A month into a program aimed at addressing the opportunity gap between Black and white students in the Asheville City Schools, Kidada Wynn already sees a world of improvement. “We’ve seen a dynamic change in our students’ attitudes and our leaders’ confidence,” the ACS director of student services told members of Asheville City Council at its meeting of Oct. 13.
“This is the first time we’ve seen equity in action in decades,” she continued.
The Positive Opportunities to Develop Success, or PODS, program was in its fifth week of active instruction, explained Shaunda Sandford, director of resident services for the Asheville Housing Authority and chair of the Asheville City School Board. Students meet in small groups to receive support with online learning; PODS staff act as a liaison between ACS teachers and students to engage and offer additional enrichment for kids who are struggling academically.
Presently, 23 PODS are serving 200 students at 11 community sites. In the coming weeks, two additional sites will open at Pisgah View and Deaverview apartments; a Spanish-speaking POD at the Burton Street Recreation Center started Oct. 13. Roughly 95% of the attendees are students of color or live in public housing.

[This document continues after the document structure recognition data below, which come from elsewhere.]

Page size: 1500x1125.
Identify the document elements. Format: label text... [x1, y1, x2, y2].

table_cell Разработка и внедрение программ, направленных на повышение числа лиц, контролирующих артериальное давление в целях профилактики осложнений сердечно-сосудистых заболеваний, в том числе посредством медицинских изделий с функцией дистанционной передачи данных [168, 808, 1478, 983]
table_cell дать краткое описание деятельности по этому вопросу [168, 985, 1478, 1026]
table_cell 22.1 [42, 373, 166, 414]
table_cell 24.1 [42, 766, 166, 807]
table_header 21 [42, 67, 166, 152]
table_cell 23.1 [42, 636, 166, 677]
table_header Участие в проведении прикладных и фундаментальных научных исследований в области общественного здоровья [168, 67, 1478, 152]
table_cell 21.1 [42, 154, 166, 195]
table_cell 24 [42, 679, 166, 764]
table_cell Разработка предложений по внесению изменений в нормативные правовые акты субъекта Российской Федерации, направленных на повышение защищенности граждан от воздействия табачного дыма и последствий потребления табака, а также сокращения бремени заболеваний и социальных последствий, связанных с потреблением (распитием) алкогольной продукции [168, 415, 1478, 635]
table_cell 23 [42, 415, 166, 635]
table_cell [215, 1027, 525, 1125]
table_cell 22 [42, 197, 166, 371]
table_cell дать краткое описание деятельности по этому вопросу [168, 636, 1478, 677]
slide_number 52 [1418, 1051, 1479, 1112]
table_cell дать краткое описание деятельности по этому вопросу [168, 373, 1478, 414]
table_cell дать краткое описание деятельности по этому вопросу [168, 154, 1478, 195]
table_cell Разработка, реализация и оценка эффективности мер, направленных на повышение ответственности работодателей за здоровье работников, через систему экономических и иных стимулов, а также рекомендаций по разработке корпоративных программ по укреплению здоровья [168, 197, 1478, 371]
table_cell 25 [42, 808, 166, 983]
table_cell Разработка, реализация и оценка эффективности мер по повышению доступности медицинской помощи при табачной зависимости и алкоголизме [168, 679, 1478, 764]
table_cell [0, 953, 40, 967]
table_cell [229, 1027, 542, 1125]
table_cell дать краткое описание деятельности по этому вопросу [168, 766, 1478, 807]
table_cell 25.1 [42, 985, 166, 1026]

“This is the first time ever they get to be in classrooms with children who look like them,” Sandford said. “Typically, there may be one or two brown or Black students in a classroom, but here, they actually go to school with kids that look like them, and they’re being taught by community members and staff who look like them.”
Addressing the opportunity gap within the Asheville City School system was one of the goals outlined in City Manager Debra Campbell’s 30/60/90 day work plan to promote racial justice and boost economic inclusion for marginalized groups. The academic performance disparity between ACS’ Black and white students is already the largest in the state; national experts fear this could worsen during the COVID-19 pandemic.
According to ACS demographic data for the 2020-21 school year, 21% of the district’s 4,529 students identified as Black, 8% as Hispanic and 7% as two or more races. Citywide, Asheville’s population is 11.7% Black, according to the most recent data from the U.S. Census Bureau.
Supported by the city of Asheville, Asheville City Schools, the Asheville Housing Authority and several local nonprofits, the majority of PODS sites offer free after-school care, a huge help to families living in public housing who make, on average, less than $7,000 annually, Wynn noted.
Kids are excited to learn and eager to join the program, with some students showing up at PODS sites at 7:30 a.m. hoping to join the group, Sandford said. The program waitlist currently has 200 students; right now, the biggest hurdle for expansion is recruiting enough staff to continue to provide individualized assistance. Longer term, the PODS team hopes to expand the model to create after-school care and programming for spring and summer vacations.
“It’s about time that we focus on the students and put them first for a change,” Wynn said. “This program has given them the opportunity to dismantle the achievement and opportunity gap.”